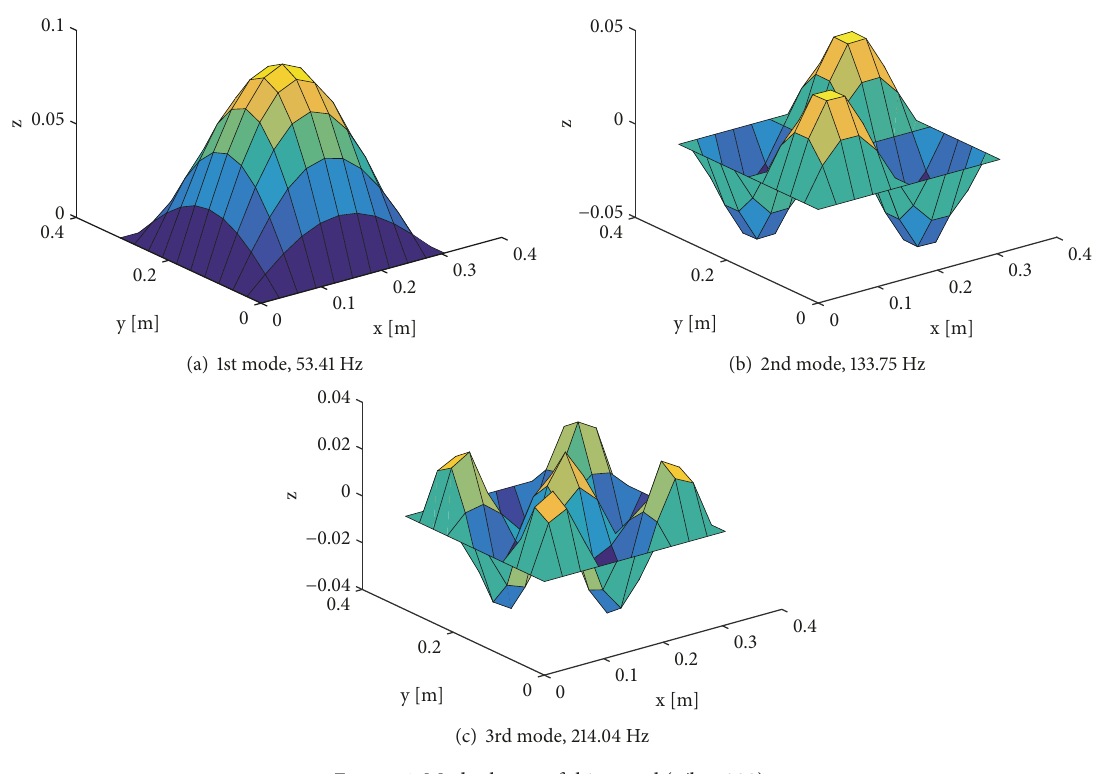
Figure 1: Mode shapes of thin panel (a/h = 300).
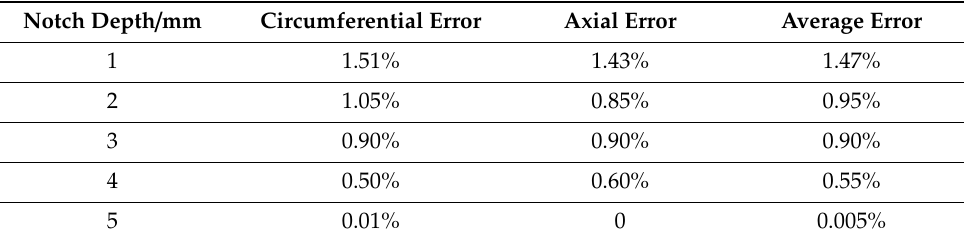
Table 3. Localization errors of curved plates with di ff erent notch depths.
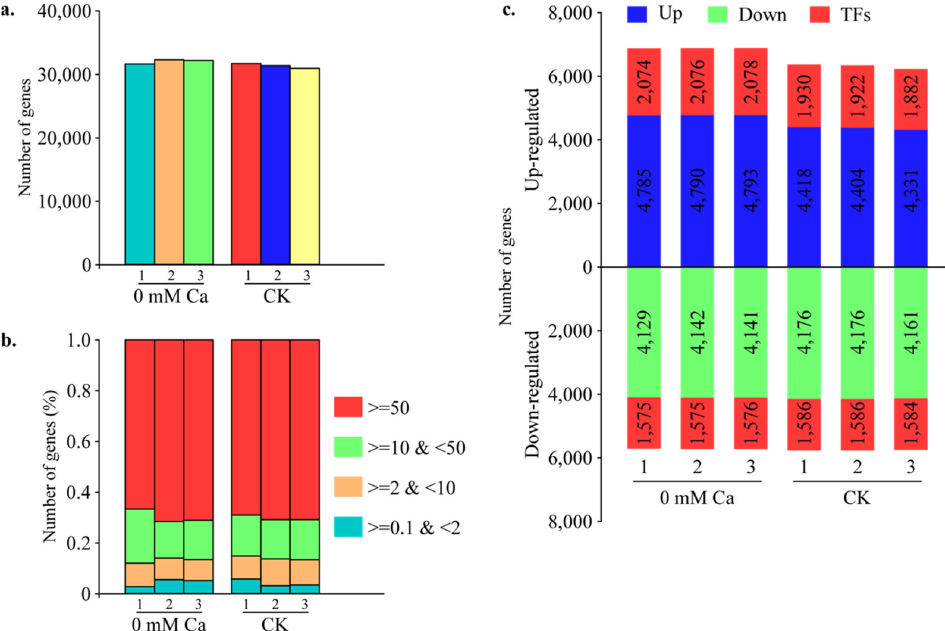
Figure 3. Gene expression in CK and 0 mM Ca treatment Chinese cabbage seedlings. ( a ) A total number of genes expressed in CK and 0 mM Ca treatment. ( b ) Fraction of genes expressed at different samples (based on FPKM). ( c ) Comparison of genes in up and downregulation in CK and 0 mM Ca treatment.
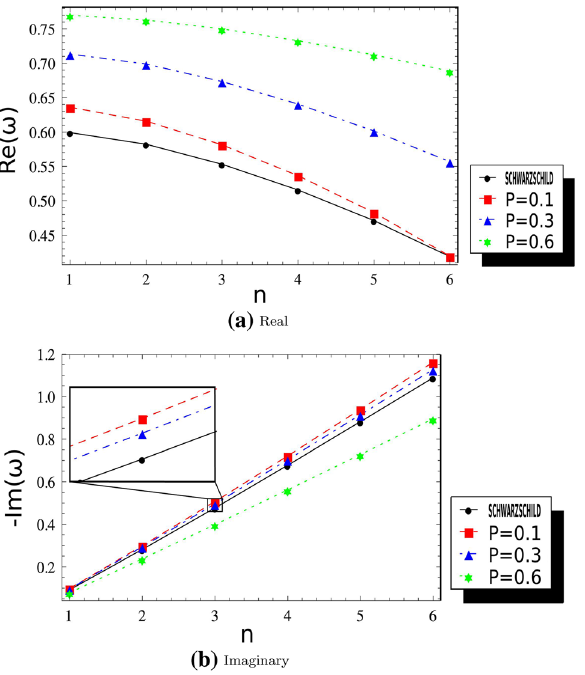
Fig. 5 Behavior of the quasinormal modes, a real part and b imaginary part of ω for l = 3 and P = 0 . 1 , 0 . 3 , 0 . 6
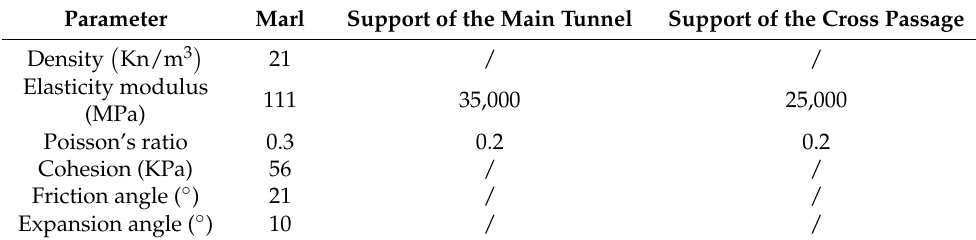
Table 2. Geomechanical characteristics retained in the 3D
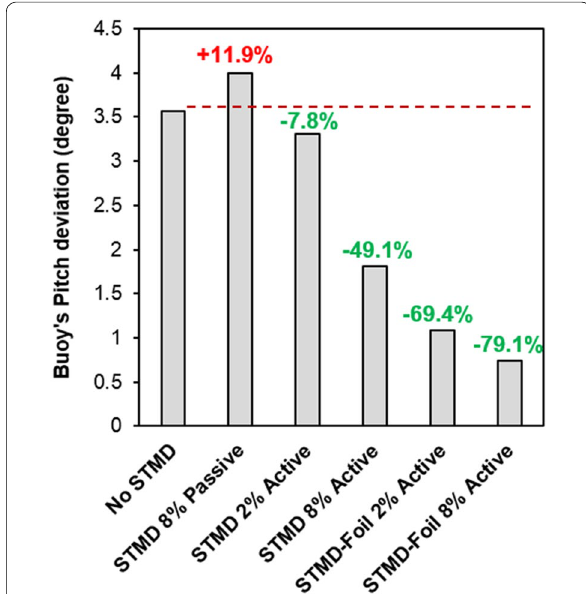
Fig. 18 Response of the buoy with different control strategies A standard deviation of the buoy’s pitch deviation with proposed control strategies in response to a series of continuous waves with different heights and periods is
--------------------
## Work item
From the line that includes "Table 2. Geomechanical" on down to the last line of the entries above, set down each line exactly, leaving out the pictures.

## Response area
Table 2. Geomechanical characteristics retained in the 3D
Fig. 18 Response of the buoy with different control strategies A standard deviation of the buoy’s pitch deviation with proposed control strategies in response to a series of continuous waves with different heights and periods is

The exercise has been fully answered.